A recent post on snopes.com caught my eye. It relays an urban legend about two young women pursued by menacing men who take refuge in their car only to find that their car won’t start. After they pray, the car miraculously starts and the two escape. Next day one of the dad’s takes a look at the car to find out why it didn’t start. To his surprise, when he pops the hood, he finds the battery missing.
Barbara Mikkelson, who maintains snopes.com, observes that “‘Saved by prayer” tales imply that folks who do fall victim to the machinations of the ill-intentioned either weren’t pious enough or didn’t pray hard enough, else their assaults would likewise have been miraculously prevented.” This is a common error, one I have heard Christians make time and again. While it’s true that God is able to save those who belong to him and “make a distinction” between his people and their enemies, he usually does not do it. Why should we think he would? If God did not save his own son from a cruel and ignominous death, why would he save my son? Why would he save me?
The Jews of Jesus’ day thought they were special. They thought because they were Abraham’s descendants they had a special place in the cosmos. Jesus tried to disillusion them:
I assure you that there were many widows in Israel in Elijah’s time, when the sky was shut for three and a half years and there was a severe famine throughout the land. Yet Elijah was not sent to any of them, but to a widow in Zarephath in the region of Sidon. And there were many in Israel with leprosy in the time of Elisha the prophet, yet not one of them was cleansed—only Naaman the Syrian.
Jesus made it plain that the Jews were not special. God had called them and set them apart. He had given them the law and sent them prophets. He had given them his promises. But none of these things guaranteed their safety or gave them special immunity from the calamities that came on the rest of the world. They could not count on God’s favor just because they were Abraham’s children.

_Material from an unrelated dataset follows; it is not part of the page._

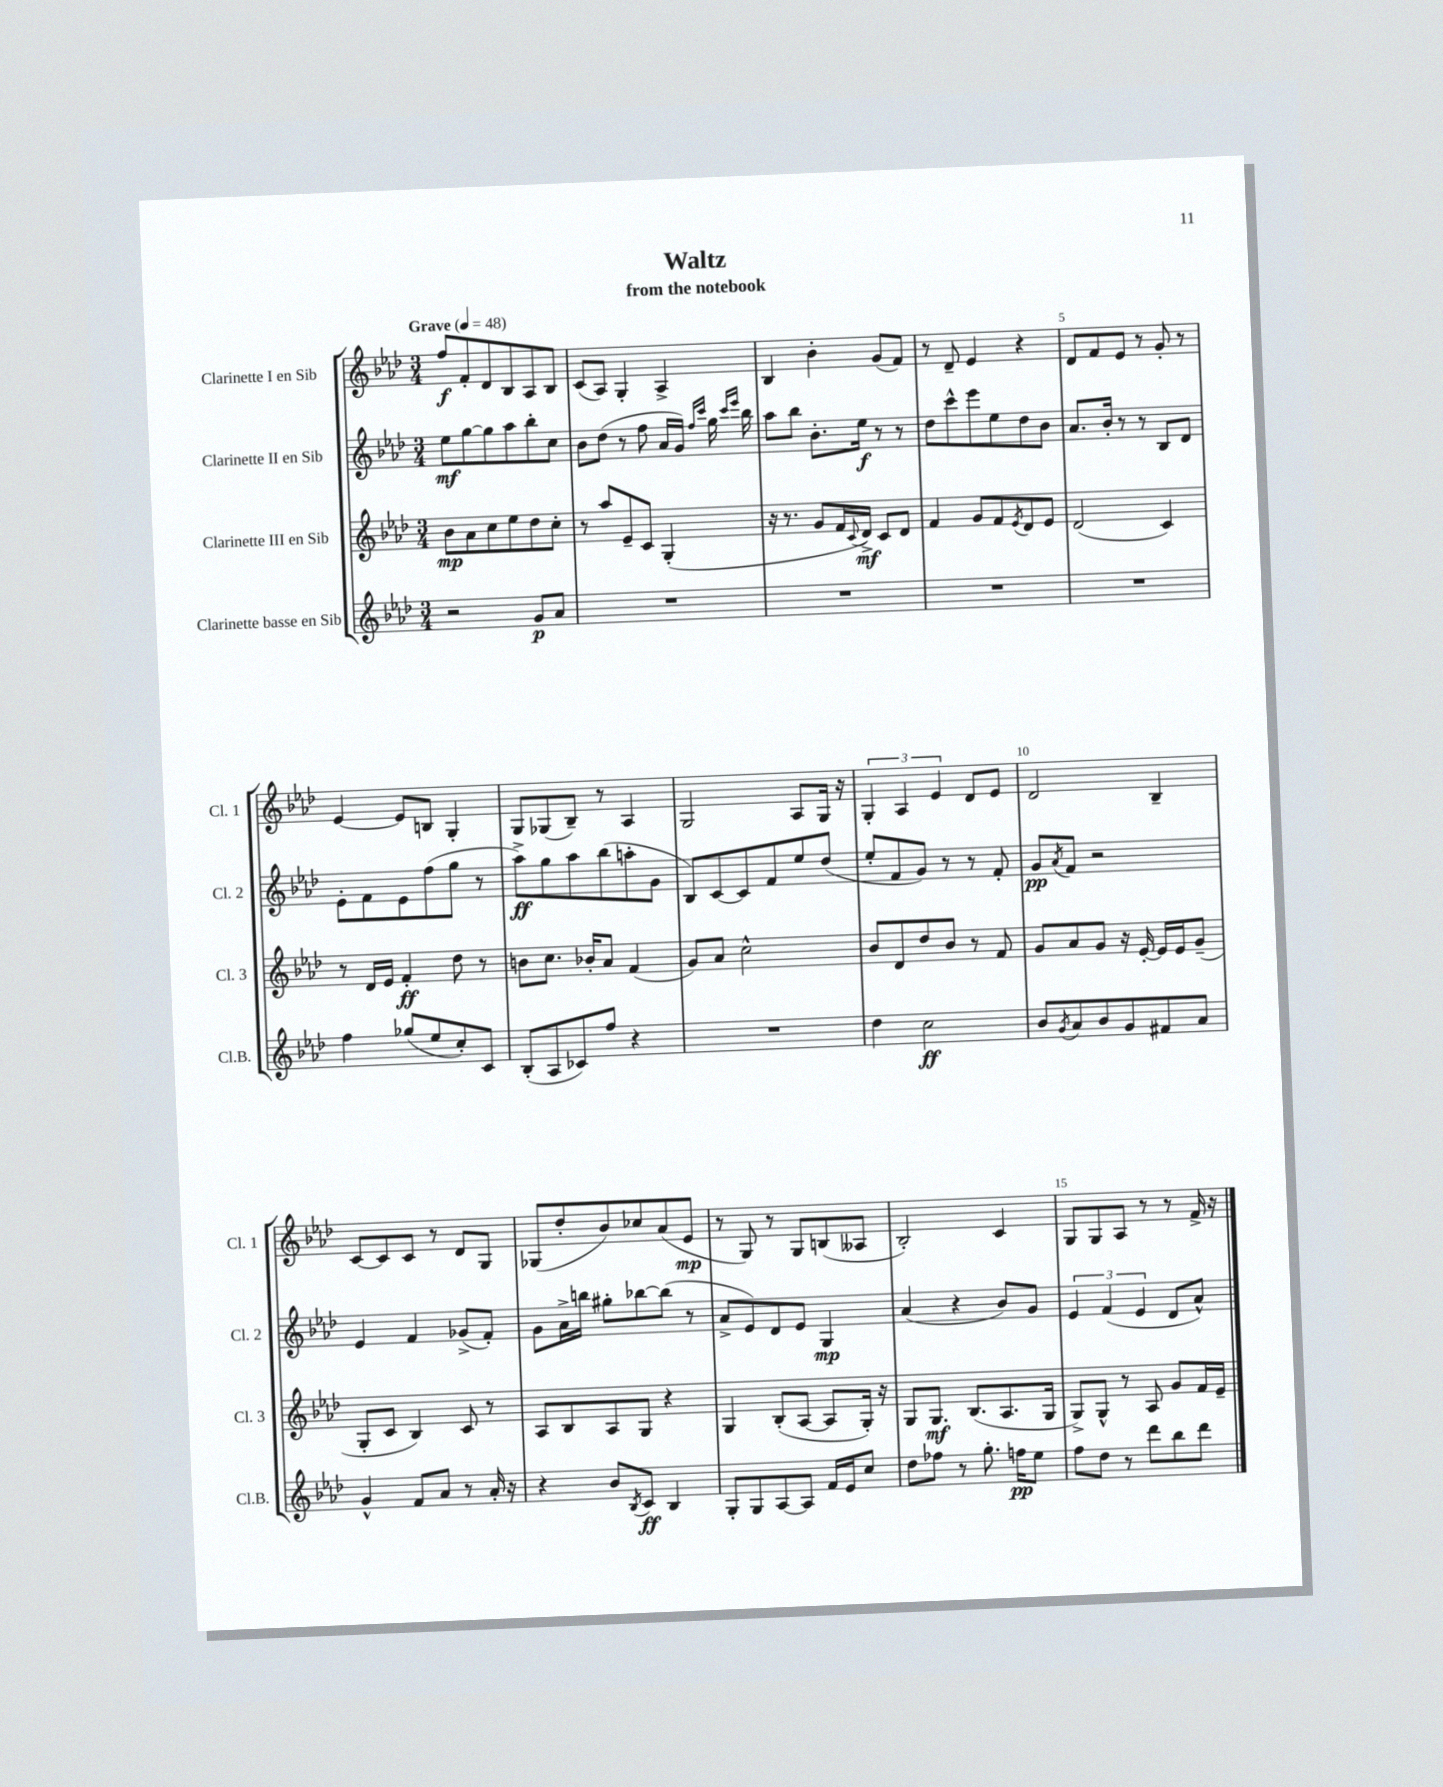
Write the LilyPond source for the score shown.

It’s an inescapable conclusion that God allows terrible, even horrible things to happen to those who believe in him. There were Christians in the World Trade Centers on September 11th. There were followers of Christ in New Orleans during hurricane Katrina. And devout believers have lost sons and daughters in Iraq and Afghanistan. Christians all over the world have been tortured, raped, and starved, not because of their faith, but because they were the wrong color or the wrong gender or just in the wrong place at the wrong time. Christians are not special. They are subject to the calamity and illness and death just like everyone else.
So what advantage is there in being a Christian? Just this: we have confidence in God’s love and kindness despite every kind of suffering. Though we cannot depend on special status with God, we can throw ourselves on his mercy and still expect kindness. Even if nothing goes our way in this life, we have a promise of a better life to come. We look forward to “a better country—a heavenly one.”